In many stream processing use cases the results need to be written to external destinations to be shared with other subsystems.

Quix Streams provides a sink API to achieve that.

An example using InfluxDB Sink:

from quixstreams import Application
from quixstreams.sinks.core.influxdb3 import InfluxDB3Sink

app = Application(broker_address="localhost:9092")
topic = app.topic("numbers-topic")

# Initialize InfluxDB3Sink
influx_sink = InfluxDB3Sink(
    token="<influxdb-access-token>",
    host="<influxdb-host>",
    organization_id="<influxdb-org>",
    database="<influxdb-database>",
    measurement="numbers",
    fields_keys=["number"],
    tags_keys=["tag"]
)

sdf = app.dataframe(topic)
# Do some processing here ...
# Sink data to InfluxDB
sdf.sink(influx_sink)

if __name__ == '__main__':
    app.run()

Sinks Are Terminal Operations

StreamingDataFrame.sink() is special in that it's "terminal": no additional operations can be added to it once called (with branching, the branch becomes terminal).

This is to ensure no further mutations can be applied to the outbound data.

However, you can continue other operations with other branches, including using the same Sink to push another value (with another SDF.sink() call).

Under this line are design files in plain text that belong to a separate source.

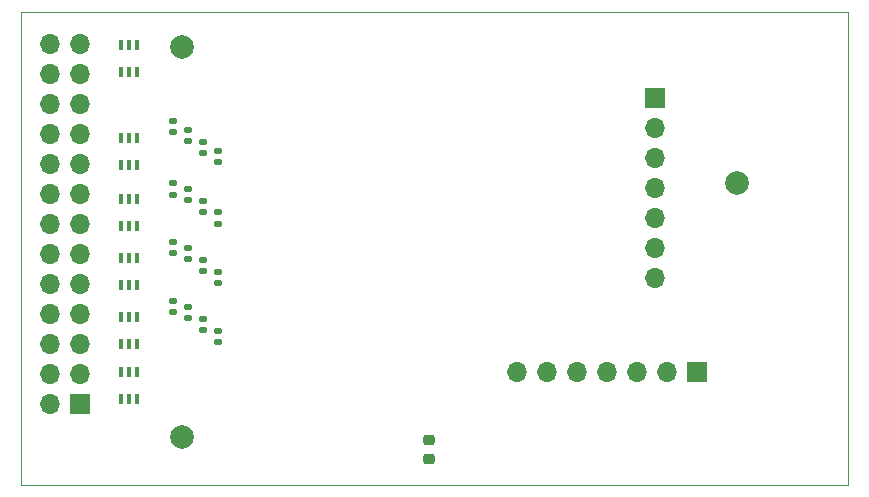
<source format=gbr>
%TF.GenerationSoftware,KiCad,Pcbnew,9.0.2-2.fc42*%
%TF.CreationDate,2025-06-23T11:30:10+02:00*%
%TF.ProjectId,bioamplifier,62696f61-6d70-46c6-9966-6965722e6b69,rev?*%
%TF.SameCoordinates,Original*%
%TF.FileFunction,Soldermask,Bot*%
%TF.FilePolarity,Negative*%
%FSLAX46Y46*%
G04 Gerber Fmt 4.6, Leading zero omitted, Abs format (unit mm)*
G04 Created by KiCad (PCBNEW 9.0.2-2.fc42) date 2025-06-23 11:30:10*
%MOMM*%
%LPD*%
G01*
G04 APERTURE LIST*
G04 Aperture macros list*
%AMRoundRect*
0 Rectangle with rounded corners*
0 $1 Rounding radius*
0 $2 $3 $4 $5 $6 $7 $8 $9 X,Y pos of 4 corners*
0 Add a 4 corners polygon primitive as box body*
4,1,4,$2,$3,$4,$5,$6,$7,$8,$9,$2,$3,0*
0 Add four circle primitives for the rounded corners*
1,1,$1+$1,$2,$3*
1,1,$1+$1,$4,$5*
1,1,$1+$1,$6,$7*
1,1,$1+$1,$8,$9*
0 Add four rect primitives between the rounded corners*
20,1,$1+$1,$2,$3,$4,$5,0*
20,1,$1+$1,$4,$5,$6,$7,0*
20,1,$1+$1,$6,$7,$8,$9,0*
20,1,$1+$1,$8,$9,$2,$3,0*%
G04 Aperture macros list end*
%ADD10R,1.700000X1.700000*%
%ADD11O,1.700000X1.700000*%
%ADD12C,2.000000*%
%ADD13RoundRect,0.140000X-0.170000X0.140000X-0.170000X-0.140000X0.170000X-0.140000X0.170000X0.140000X0*%
%ADD14RoundRect,0.225000X-0.250000X0.225000X-0.250000X-0.225000X0.250000X-0.225000X0.250000X0.225000X0*%
%ADD15R,0.355600X0.850900*%
%TA.AperFunction,Profile*%
%ADD16C,0.100000*%
%TD*%
G04 APERTURE END LIST*
D10*
%TO.C,J3*%
X106000000Y-79300000D03*
D11*
X106000000Y-81840000D03*
X106000000Y-84380000D03*
X106000000Y-86920000D03*
X106000000Y-89460000D03*
X106000000Y-92000000D03*
X106000000Y-94540000D03*
%TD*%
D12*
%TO.C,H2*%
X113000000Y-86550000D03*
%TD*%
%TO.C,H3*%
X66000000Y-108000000D03*
%TD*%
D10*
%TO.C,J2*%
X57340000Y-105260000D03*
D11*
X54800000Y-105260000D03*
X57340000Y-102720000D03*
X54800000Y-102720000D03*
X57340000Y-100180000D03*
X54800000Y-100180000D03*
X57340000Y-97640000D03*
X54800000Y-97640000D03*
X57340000Y-95100000D03*
X54800000Y-95100000D03*
X57340000Y-92560000D03*
X54800000Y-92560000D03*
X57340000Y-90020000D03*
X54800000Y-90020000D03*
X57340000Y-87480000D03*
X54800000Y-87480000D03*
X57340000Y-84940000D03*
X54800000Y-84940000D03*
X57340000Y-82400000D03*
X54800000Y-82400000D03*
X57340000Y-79860000D03*
X54800000Y-79860000D03*
X57340000Y-77320000D03*
X54800000Y-77320000D03*
X57340000Y-74780000D03*
X54800000Y-74780000D03*
%TD*%
D12*
%TO.C,H1*%
X66000000Y-75000000D03*
%TD*%
D10*
%TO.C,J1*%
X109620000Y-102500000D03*
D11*
X107080000Y-102500000D03*
X104540000Y-102500000D03*
X102000000Y-102500000D03*
X99460000Y-102500000D03*
X96920000Y-102500000D03*
X94380000Y-102500000D03*
%TD*%
D13*
%TO.C,C17*%
X69000000Y-83770000D03*
X69000000Y-84730000D03*
%TD*%
%TO.C,C16*%
X67750000Y-88040000D03*
X67750000Y-89000000D03*
%TD*%
D14*
%TO.C,C45*%
X86862500Y-108312500D03*
X86862500Y-109862500D03*
%TD*%
D13*
%TO.C,C32*%
X66500000Y-82040000D03*
X66500000Y-83000000D03*
%TD*%
%TO.C,C13*%
X69000000Y-94020000D03*
X69000000Y-94980000D03*
%TD*%
D15*
%TO.C,U9*%
X62149999Y-104773300D03*
X61500000Y-104773300D03*
X60850001Y-104773300D03*
X60850001Y-102500000D03*
X61500000Y-102500000D03*
X62149999Y-102500000D03*
%TD*%
D13*
%TO.C,C33*%
X65250000Y-81270000D03*
X65250000Y-82230000D03*
%TD*%
%TO.C,C36*%
X65250000Y-96520000D03*
X65250000Y-97480000D03*
%TD*%
%TO.C,C35*%
X65250000Y-91520000D03*
X65250000Y-92480000D03*
%TD*%
%TO.C,C18*%
X67750000Y-83020000D03*
X67750000Y-83980000D03*
%TD*%
%TO.C,C26*%
X66500000Y-97020000D03*
X66500000Y-97980000D03*
%TD*%
%TO.C,C31*%
X65250000Y-86540000D03*
X65250000Y-87500000D03*
%TD*%
%TO.C,C34*%
X66500000Y-92000000D03*
X66500000Y-92960000D03*
%TD*%
%TO.C,C14*%
X67750000Y-93020000D03*
X67750000Y-93980000D03*
%TD*%
%TO.C,C11*%
X69000000Y-99020000D03*
X69000000Y-99980000D03*
%TD*%
%TO.C,C28*%
X66500000Y-87020000D03*
X66500000Y-87980000D03*
%TD*%
D15*
%TO.C,U2*%
X62149999Y-85000000D03*
X61500000Y-85000000D03*
X60850001Y-85000000D03*
X60850001Y-82726700D03*
X61500000Y-82726700D03*
X62149999Y-82726700D03*
%TD*%
%TO.C,U10*%
X62149999Y-95136650D03*
X61500000Y-95136650D03*
X60850001Y-95136650D03*
X60850001Y-92863350D03*
X61500000Y-92863350D03*
X62149999Y-92863350D03*
%TD*%
%TO.C,U4*%
X62149999Y-100136650D03*
X61500000Y-100136650D03*
X60850001Y-100136650D03*
X60850001Y-97863350D03*
X61500000Y-97863350D03*
X62149999Y-97863350D03*
%TD*%
%TO.C,U3*%
X62149999Y-90136650D03*
X61500000Y-90136650D03*
X60850001Y-90136650D03*
X60850001Y-87863350D03*
X61500000Y-87863350D03*
X62149999Y-87863350D03*
%TD*%
D13*
%TO.C,C12*%
X67750000Y-98020000D03*
X67750000Y-98980000D03*
%TD*%
%TO.C,C15*%
X69000000Y-89000000D03*
X69000000Y-89960000D03*
%TD*%
D15*
%TO.C,U5*%
X60850001Y-74863350D03*
X61500000Y-74863350D03*
X62149999Y-74863350D03*
X62149999Y-77136650D03*
X61500000Y-77136650D03*
X60850001Y-77136650D03*
%TD*%
D16*
X52375000Y-72050000D02*
X122375000Y-72050000D01*
X122375000Y-112050000D01*
X52375000Y-112050000D01*
X52375000Y-72050000D01*
M02*

</source>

Learn more about branching here.

Branching after SDF.sink()

It is still possible to branch after using SDF.sink() assuming you do NOT reassign with it (it returns None):

sdf = app.dataframe(topic)
sdf = sdf.apply()

# Approach 1... Allows branching from `sdf`
sdf.sink()

# Approach 2...Disables branching from `sdf`
sdf = sdf.sink()

Suggested Use of SDF.sink()

If further operations are required (or you want to preserve various operations for other branches), it's recommended to use SDF.sink() as a standalone operation:

sdf = app.dataframe(topic)
# [other operations here...]
sdf = sdf.apply().apply()  # last transforms before a sink
sdf.sink(influx_sink)  # do sink as a standalone call, no reassignment
sdf = sdf.apply()  # continue different operations with another branch...

Supported Sinks

Currently, Quix Streams provides these sinks out of the box:

Apache Iceberg Sink - a sink to write data in Apache Iceberg format.
CSV Sink - a simple CSV sinks that writes data to a single CSV file.
InfluxDB 3 Sink - a sink to write data to InfluxDB 3.

It's also possible to implement your own custom sinks.
Please see the Creating a Custom Sink page on how to do that.

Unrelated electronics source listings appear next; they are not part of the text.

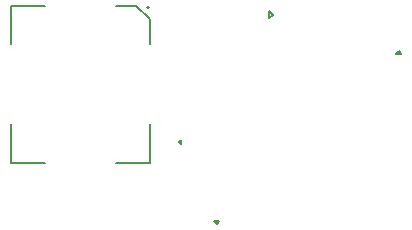
<source format=gbr>
G04 #@! TF.GenerationSoftware,KiCad,Pcbnew,5.0.2-bee76a0~70~ubuntu18.04.1*
G04 #@! TF.CreationDate,2019-05-20T11:18:47+08:00*
G04 #@! TF.ProjectId,require,72657175-6972-4652-9e6b-696361645f70,rev?*
G04 #@! TF.SameCoordinates,Original*
G04 #@! TF.FileFunction,Legend,Bot*
G04 #@! TF.FilePolarity,Positive*
%FSLAX46Y46*%
G04 Gerber Fmt 4.6, Leading zero omitted, Abs format (unit mm)*
G04 Created by KiCad (PCBNEW 5.0.2-bee76a0~70~ubuntu18.04.1) date 2019年05月20日 星期一 11时18分47秒*
%MOMM*%
%LPD*%
G01*
G04 APERTURE LIST*
%ADD10C,0.150000*%
%ADD11C,0.200000*%
G04 APERTURE END LIST*
D10*
G04 #@! TO.C,U830*
X70000000Y-54900000D02*
X70300000Y-54600000D01*
X70000000Y-54300000D02*
X70000000Y-54900000D01*
X70300000Y-54600000D02*
X70000000Y-54300000D01*
G04 #@! TO.C,U260*
X62550000Y-65200000D02*
X62350000Y-65400000D01*
X62550000Y-65600000D02*
X62550000Y-65200000D01*
X62350000Y-65400000D02*
X62550000Y-65600000D01*
G04 #@! TO.C,U220*
X65350000Y-72100000D02*
X65550000Y-72300000D01*
X65750000Y-72100000D02*
X65350000Y-72100000D01*
X65550000Y-72300000D02*
X65750000Y-72100000D01*
G04 #@! TO.C,U230*
X81150000Y-57900000D02*
X80950000Y-57700000D01*
X80750000Y-57900000D02*
X81150000Y-57900000D01*
X80950000Y-57700000D02*
X80750000Y-57900000D01*
D11*
G04 #@! TO.C,U400*
X59850000Y-54000000D02*
G75*
G03X59850000Y-54000000I-100000J0D01*
G01*
D10*
X59900000Y-55000000D02*
X59900000Y-57100000D01*
X58750000Y-53850000D02*
X59900000Y-55000000D01*
X57025000Y-53850000D02*
X58750000Y-53850000D01*
X59900000Y-67150000D02*
X59900000Y-63900000D01*
X57025000Y-67150000D02*
X59900000Y-67150000D01*
X48100000Y-53850000D02*
X48100000Y-57100000D01*
X50975000Y-53850000D02*
X48100000Y-53850000D01*
X48100000Y-67150000D02*
X48100000Y-63900000D01*
X50975000Y-67150000D02*
X48100000Y-67150000D01*
X48100000Y-53850000D02*
X48100000Y-57100000D01*
X50975000Y-53850000D02*
X48100000Y-53850000D01*
X48100000Y-53850000D02*
X48100000Y-57100000D01*
X50975000Y-53850000D02*
X48100000Y-53850000D01*
G04 #@! TD*
M02*

</source>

Performance Considerations

Since the implementation of BatchingSink accumulates data in-memory, it will increase memory usage.

If the batches become large enough, it can also put additional load on the destination and decrease the overall throughput.

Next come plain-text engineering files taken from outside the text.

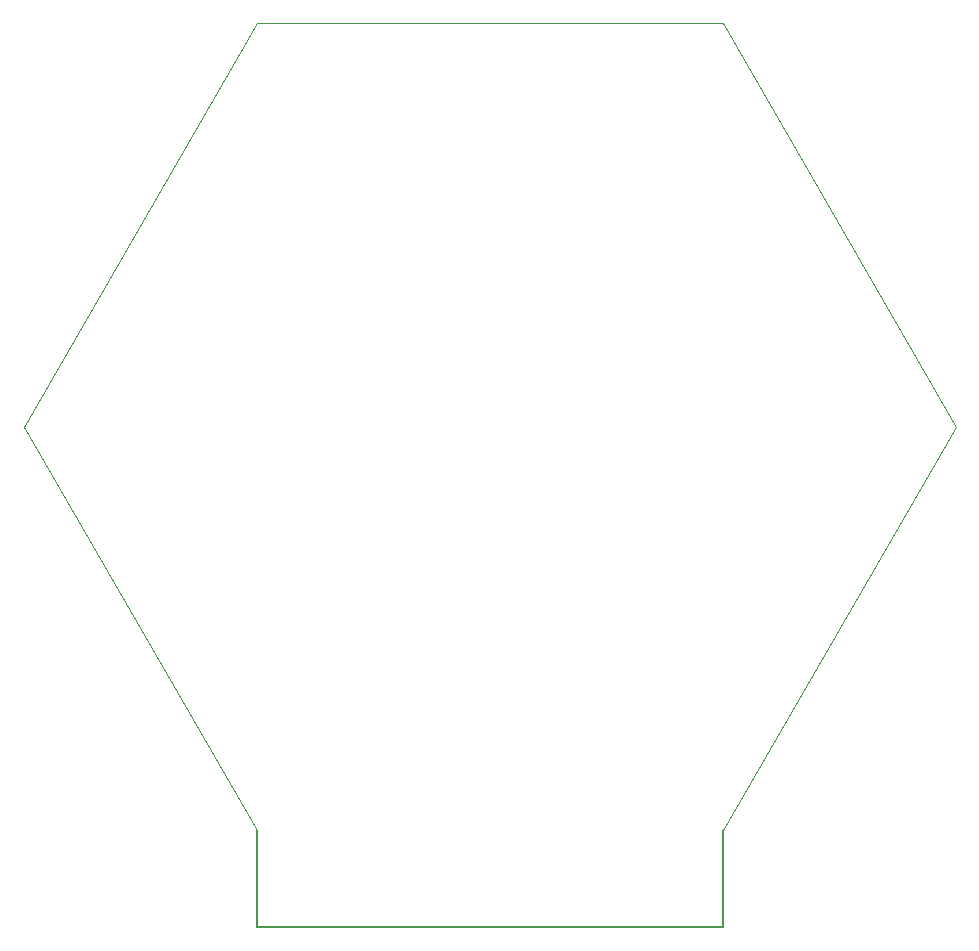
<source format=gm1>
G04 #@! TF.FileFunction,Profile,NP*
%FSLAX46Y46*%
G04 Gerber Fmt 4.6, Leading zero omitted, Abs format (unit mm)*
G04 Created by KiCad (PCBNEW 4.0.2+dfsg1-stable) date Fri 28 Sep 2018 02:00:57 AM EDT*
%MOMM*%
G01*
G04 APERTURE LIST*
%ADD10C,0.100000*%
%ADD11C,0.150000*%
G04 APERTURE END LIST*
D10*
D11*
X106329604Y-97508047D02*
X106329604Y-89254792D01*
X66886977Y-97508047D02*
X106329604Y-97508047D01*
X66886977Y-89254792D02*
X66886977Y-97508047D01*
D10*
X126050918Y-55096474D02*
X106329604Y-89254792D01*
X106329604Y-20938157D02*
X126050918Y-55096474D01*
X66886980Y-20938156D02*
X106329604Y-20938157D01*
X47165655Y-55096474D02*
X66886980Y-20938156D01*
X66886977Y-89254792D02*
X47165655Y-55096474D01*
M02*

</source>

To adjust the number of messages that are batched and written in one go, you may provide a commit_every parameter to the Application.
It will limit the amount of data processed and sinked during a single checkpoint.
Note that it only limits the amount of incoming messages, and not the number of records being written to sinks.

Example:

from quixstreams import Application
from quixstreams.sinks.core.influxdb3 import InfluxDB3Sink

# Commit the checkpoints after processing 1000 messages or after a 5 second interval has elapsed (whichever is sooner).
app = Application(
    broker_address="localhost:9092",
    commit_interval=5.0,
    commit_every=1000,
)
topic = app.topic('numbers-topic')
sdf = app.dataframe(topic)

# Create an InfluxDB sink that batches data between checkpoints.
influx_sink = InfluxDB3Sink(
    token="<influxdb-access-token>",
    host="<influxdb-host>",
    organization_id="<influxdb-org>",
    database="<influxdb-database>",
    measurement="numbers",
    fields_keys=["number"],
    tags_keys=["tag"]
)

# The sink will write to InfluxDB across all assigned partitions.
sdf.sink(influx_sink)

if __name__ == '__main__':
    app.run()